** Work request **
Convert the rows, from the first line through the line that contains "the audio system", into a JSON list of strings with one string per line, skipping any blank lines.

** Task data **

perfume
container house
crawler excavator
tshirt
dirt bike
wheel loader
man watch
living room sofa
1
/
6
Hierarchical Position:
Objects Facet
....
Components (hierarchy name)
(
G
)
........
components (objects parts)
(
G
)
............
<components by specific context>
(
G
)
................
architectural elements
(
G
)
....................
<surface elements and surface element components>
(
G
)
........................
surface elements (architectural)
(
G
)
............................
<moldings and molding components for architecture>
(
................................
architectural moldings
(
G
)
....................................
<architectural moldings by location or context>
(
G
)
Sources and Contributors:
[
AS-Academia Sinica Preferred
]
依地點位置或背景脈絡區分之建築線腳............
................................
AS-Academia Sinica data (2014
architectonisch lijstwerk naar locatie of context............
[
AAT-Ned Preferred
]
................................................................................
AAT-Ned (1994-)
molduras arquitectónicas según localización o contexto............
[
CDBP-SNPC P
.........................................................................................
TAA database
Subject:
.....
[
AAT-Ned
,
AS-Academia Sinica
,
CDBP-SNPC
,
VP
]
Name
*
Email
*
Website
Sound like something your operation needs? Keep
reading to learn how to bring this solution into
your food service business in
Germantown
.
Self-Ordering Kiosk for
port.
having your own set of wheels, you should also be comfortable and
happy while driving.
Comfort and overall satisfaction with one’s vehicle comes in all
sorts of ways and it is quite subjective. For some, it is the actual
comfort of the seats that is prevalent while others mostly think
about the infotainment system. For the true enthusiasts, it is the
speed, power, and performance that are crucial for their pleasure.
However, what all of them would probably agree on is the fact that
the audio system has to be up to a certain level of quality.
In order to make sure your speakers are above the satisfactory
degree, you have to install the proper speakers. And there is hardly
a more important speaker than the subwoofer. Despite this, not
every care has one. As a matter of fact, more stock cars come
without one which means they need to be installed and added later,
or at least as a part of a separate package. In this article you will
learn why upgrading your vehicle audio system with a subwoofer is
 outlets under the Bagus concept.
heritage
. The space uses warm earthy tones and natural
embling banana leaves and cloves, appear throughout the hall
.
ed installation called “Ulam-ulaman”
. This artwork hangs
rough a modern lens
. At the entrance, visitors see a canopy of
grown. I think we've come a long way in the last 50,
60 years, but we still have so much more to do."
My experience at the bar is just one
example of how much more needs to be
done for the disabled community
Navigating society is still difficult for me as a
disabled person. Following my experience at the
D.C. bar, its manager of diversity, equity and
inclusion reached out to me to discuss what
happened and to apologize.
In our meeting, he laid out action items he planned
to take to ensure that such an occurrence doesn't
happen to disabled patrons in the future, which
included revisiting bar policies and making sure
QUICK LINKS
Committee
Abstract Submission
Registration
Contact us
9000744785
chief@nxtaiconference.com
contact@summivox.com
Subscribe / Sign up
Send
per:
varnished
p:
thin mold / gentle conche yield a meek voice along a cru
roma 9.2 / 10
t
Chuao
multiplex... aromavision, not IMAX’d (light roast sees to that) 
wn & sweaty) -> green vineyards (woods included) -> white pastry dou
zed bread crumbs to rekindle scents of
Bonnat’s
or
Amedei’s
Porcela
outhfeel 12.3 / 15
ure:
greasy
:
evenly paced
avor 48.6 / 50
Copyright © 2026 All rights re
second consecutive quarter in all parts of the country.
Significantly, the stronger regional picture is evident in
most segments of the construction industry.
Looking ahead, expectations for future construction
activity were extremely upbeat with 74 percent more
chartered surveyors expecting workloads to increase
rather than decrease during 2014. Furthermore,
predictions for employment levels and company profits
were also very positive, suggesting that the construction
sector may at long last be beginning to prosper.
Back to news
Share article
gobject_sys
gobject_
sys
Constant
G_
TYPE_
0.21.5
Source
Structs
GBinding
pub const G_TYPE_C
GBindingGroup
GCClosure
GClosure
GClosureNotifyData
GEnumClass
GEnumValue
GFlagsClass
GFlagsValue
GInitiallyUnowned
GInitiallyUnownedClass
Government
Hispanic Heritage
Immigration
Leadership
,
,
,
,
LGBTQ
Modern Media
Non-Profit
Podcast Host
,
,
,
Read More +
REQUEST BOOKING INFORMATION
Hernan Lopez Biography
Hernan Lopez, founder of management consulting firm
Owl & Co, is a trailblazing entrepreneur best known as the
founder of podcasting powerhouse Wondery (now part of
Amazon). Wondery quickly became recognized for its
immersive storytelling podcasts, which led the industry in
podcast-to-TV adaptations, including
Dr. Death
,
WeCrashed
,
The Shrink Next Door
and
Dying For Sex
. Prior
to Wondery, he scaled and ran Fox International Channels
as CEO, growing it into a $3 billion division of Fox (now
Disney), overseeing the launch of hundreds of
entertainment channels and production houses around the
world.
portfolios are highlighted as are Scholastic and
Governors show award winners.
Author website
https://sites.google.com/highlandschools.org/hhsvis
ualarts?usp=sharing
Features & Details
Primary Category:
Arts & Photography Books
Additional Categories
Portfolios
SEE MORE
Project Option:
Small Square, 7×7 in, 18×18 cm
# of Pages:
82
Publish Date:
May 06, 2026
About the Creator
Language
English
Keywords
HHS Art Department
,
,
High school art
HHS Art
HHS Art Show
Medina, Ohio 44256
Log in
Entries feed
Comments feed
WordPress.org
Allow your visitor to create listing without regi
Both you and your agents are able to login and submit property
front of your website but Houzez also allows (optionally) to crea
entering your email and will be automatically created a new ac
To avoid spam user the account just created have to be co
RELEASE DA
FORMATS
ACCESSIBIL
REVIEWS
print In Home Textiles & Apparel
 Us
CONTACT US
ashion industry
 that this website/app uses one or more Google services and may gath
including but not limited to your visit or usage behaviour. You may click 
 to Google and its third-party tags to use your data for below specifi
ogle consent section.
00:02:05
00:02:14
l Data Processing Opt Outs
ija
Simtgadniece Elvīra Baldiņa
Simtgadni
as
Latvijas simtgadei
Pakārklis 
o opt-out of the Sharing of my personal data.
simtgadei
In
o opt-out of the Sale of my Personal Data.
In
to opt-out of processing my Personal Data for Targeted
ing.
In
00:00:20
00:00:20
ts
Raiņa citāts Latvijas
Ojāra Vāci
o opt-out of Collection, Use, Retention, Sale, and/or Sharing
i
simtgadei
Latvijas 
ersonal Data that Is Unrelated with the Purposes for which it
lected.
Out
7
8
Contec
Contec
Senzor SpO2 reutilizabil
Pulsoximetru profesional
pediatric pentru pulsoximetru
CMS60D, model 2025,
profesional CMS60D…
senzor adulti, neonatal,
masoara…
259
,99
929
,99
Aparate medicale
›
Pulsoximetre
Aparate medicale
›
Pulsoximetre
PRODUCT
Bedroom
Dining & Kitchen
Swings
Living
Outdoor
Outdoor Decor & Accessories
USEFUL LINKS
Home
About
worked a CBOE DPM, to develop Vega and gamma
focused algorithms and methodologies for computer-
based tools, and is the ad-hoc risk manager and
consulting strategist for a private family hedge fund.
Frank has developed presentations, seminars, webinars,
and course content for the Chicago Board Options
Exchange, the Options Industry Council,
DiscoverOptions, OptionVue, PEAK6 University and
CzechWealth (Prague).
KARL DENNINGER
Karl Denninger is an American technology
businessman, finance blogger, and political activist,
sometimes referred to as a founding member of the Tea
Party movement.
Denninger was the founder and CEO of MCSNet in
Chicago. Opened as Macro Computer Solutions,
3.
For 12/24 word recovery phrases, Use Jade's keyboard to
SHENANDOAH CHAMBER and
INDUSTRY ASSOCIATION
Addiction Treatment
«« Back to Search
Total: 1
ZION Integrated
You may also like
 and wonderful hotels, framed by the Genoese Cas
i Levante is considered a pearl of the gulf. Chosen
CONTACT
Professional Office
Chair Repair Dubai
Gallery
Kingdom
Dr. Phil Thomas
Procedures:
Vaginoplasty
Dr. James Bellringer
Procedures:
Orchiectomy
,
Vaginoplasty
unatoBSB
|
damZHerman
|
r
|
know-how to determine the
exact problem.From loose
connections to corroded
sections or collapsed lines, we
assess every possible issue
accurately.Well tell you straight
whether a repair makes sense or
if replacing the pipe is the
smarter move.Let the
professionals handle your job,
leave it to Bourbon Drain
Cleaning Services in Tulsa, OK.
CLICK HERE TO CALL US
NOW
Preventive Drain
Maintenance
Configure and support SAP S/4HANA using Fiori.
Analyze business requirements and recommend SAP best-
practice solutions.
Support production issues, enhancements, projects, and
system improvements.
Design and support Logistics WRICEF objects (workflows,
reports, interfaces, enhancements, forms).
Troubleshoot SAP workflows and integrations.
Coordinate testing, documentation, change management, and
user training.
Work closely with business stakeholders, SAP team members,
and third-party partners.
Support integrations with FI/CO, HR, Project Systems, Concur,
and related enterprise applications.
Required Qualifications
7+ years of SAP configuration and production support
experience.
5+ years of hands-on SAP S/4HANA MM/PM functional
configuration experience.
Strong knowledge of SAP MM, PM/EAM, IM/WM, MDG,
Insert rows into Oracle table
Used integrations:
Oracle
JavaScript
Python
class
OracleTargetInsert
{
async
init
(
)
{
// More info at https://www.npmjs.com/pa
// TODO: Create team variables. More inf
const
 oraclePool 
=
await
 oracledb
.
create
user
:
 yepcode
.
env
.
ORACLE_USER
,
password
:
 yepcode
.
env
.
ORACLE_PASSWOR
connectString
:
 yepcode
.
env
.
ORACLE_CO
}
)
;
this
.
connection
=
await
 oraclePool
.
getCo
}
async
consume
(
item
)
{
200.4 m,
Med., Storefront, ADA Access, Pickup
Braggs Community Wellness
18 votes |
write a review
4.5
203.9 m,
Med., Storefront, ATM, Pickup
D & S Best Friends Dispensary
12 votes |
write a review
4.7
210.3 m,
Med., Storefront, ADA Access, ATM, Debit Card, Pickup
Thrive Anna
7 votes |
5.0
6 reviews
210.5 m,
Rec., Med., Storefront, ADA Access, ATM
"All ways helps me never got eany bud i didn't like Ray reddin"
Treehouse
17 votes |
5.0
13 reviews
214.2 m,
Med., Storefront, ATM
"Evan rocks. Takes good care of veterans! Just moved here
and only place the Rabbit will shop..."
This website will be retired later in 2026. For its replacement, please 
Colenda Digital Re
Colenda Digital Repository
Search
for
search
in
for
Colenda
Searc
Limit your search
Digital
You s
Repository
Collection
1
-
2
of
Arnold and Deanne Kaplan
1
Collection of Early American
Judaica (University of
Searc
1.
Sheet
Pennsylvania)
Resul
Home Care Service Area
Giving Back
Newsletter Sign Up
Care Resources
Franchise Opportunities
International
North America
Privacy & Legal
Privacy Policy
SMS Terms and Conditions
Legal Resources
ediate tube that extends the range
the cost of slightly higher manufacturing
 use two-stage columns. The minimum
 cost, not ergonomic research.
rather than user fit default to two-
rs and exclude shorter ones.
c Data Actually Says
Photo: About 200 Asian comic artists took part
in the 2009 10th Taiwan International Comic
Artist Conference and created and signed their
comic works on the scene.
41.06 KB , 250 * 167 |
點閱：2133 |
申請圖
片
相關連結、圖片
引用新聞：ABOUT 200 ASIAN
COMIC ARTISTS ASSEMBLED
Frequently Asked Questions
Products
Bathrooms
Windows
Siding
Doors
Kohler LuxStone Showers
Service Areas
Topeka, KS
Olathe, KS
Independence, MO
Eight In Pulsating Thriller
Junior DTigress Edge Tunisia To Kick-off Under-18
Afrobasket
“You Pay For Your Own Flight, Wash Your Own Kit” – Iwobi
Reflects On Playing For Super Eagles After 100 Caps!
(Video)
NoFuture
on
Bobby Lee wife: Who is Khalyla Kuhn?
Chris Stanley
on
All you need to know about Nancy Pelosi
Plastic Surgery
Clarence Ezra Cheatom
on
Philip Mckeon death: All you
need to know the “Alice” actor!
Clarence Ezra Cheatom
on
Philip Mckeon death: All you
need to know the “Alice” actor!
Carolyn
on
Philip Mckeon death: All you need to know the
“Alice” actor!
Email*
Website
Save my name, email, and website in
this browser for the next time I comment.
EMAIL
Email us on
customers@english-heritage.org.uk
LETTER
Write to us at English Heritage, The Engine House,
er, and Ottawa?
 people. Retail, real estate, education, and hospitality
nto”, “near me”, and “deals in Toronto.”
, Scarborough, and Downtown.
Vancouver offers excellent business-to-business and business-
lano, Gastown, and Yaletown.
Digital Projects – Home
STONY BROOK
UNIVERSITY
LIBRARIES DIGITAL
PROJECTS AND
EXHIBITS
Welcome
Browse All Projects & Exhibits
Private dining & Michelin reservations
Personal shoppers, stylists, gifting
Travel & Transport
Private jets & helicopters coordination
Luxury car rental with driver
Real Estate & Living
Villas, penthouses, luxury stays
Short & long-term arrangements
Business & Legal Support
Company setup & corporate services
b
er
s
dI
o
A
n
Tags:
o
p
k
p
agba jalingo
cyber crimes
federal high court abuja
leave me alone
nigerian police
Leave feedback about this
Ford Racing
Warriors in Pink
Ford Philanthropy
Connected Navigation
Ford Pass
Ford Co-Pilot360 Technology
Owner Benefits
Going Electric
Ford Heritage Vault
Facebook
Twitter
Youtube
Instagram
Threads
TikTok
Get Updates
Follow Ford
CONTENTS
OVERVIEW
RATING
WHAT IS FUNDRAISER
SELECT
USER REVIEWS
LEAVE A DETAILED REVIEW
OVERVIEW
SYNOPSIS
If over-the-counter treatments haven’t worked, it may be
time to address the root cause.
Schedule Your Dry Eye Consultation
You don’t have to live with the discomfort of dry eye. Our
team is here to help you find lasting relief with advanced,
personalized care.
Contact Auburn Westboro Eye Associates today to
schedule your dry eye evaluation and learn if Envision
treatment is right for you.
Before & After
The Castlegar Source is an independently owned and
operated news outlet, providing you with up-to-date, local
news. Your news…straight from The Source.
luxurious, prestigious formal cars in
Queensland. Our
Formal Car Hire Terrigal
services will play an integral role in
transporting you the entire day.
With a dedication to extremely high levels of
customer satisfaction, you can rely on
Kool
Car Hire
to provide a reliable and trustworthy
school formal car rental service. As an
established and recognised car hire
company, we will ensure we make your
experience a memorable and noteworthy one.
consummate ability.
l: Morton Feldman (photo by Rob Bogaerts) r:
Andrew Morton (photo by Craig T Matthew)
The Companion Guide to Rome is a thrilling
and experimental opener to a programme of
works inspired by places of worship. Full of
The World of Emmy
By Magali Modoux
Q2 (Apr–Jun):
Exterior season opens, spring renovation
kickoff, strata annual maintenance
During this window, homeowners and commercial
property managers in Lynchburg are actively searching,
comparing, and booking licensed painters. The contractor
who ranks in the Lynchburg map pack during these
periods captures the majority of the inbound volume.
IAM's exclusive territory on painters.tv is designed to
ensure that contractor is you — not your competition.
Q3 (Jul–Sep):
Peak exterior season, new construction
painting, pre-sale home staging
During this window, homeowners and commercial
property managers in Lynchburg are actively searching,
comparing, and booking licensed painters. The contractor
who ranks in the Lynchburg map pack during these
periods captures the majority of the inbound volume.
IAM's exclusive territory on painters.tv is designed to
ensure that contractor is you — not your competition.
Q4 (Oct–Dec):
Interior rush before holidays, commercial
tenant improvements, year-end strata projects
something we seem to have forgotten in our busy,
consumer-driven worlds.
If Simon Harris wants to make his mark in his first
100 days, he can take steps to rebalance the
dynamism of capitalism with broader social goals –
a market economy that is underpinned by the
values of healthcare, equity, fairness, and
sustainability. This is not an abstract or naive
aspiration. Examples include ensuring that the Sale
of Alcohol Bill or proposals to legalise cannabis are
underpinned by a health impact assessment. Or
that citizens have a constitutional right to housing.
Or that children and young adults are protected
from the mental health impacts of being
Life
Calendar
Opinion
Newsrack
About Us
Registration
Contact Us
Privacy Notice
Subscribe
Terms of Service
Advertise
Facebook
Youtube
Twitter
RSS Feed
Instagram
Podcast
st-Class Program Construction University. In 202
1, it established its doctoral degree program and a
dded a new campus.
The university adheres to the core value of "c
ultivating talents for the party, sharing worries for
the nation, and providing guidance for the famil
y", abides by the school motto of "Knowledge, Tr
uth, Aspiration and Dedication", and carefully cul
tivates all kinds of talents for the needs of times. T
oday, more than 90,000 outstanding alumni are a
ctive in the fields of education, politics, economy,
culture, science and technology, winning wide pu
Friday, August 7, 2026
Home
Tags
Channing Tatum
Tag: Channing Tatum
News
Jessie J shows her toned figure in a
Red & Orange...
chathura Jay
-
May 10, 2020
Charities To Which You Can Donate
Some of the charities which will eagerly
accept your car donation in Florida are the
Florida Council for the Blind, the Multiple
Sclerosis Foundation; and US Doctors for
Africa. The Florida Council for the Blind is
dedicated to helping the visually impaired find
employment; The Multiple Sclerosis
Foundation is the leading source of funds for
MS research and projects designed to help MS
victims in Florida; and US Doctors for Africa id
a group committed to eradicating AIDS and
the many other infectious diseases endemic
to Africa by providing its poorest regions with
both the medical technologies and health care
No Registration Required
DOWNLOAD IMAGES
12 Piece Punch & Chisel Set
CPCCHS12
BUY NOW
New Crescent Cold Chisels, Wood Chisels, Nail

** Task response **
[
  "perfume",
  "container house",
  "crawler excavator",
  "tshirt",
  "dirt bike",
  "wheel loader",
  "man watch",
  "living room sofa",
  "1",
  "/",
  "6",
  "Hierarchical Position:",
  "Objects Facet",
  "....",
  "Components (hierarchy name)",
  "(",
  "G",
  ")",
  "........",
  "components (objects parts)",
  "(",
  "G",
  ")",
  "............",
  "<components by specific context>",
  "(",
  "G",
  ")",
  "................",
  "architectural elements",
  "(",
  "G",
  ")",
  "....................",
  "<surface elements and surface element components>",
  "(",
  "G",
  ")",
  "........................",
  "surface elements (architectural)",
  "(",
  "G",
  ")",
  "............................",
  "<moldings and molding components for architecture>",
  "(",
  "................................",
  "architectural moldings",
  "(",
  "G",
  ")",
  "....................................",
  "<architectural moldings by location or context>",
  "(",
  "G",
  ")",
  "Sources and Contributors:",
  "[",
  "AS-Academia Sinica Preferred",
  "]",
  "依地點位置或背景脈絡區分之建築線腳............",
  "................................",
  "AS-Academia Sinica data (2014",
  "architectonisch lijstwerk naar locatie of context............",
  "[",
  "AAT-Ned Preferred",
  "]",
  "................................................................................",
  "AAT-Ned (1994-)",
  "molduras arquitectónicas según localización o contexto............",
  "[",
  "CDBP-SNPC P",
  ".........................................................................................",
  "TAA database",
  "Subject:",
  ".....",
  "[",
  "AAT-Ned",
  ",",
  "AS-Academia Sinica",
  ",",
  "CDBP-SNPC",
  ",",
  "VP",
  "]",
  "Name",
  "*",
  "Email",
  "*",
  "Website",
  "Sound like something your operation needs? Keep",
  "reading to learn how to bring this solution into",
  "your food service business in",
  "Germantown",
  ".",
  "Self-Ordering Kiosk for",
  "port.",
  "having your own set of wheels, you should also be comfortable and",
  "happy while driving.",
  "Comfort and overall satisfaction with one’s vehicle comes in all",
  "sorts of ways and it is quite subjective. For some, it is the actual",
  "comfort of the seats that is prevalent while others mostly think",
  "about the infotainment system. For the true enthusiasts, it is the",
  "speed, power, and performance that are crucial for their pleasure.",
  "However, what all of them would probably agree on is the fact that",
  "the audio system has to be up to a certain level of quality."
]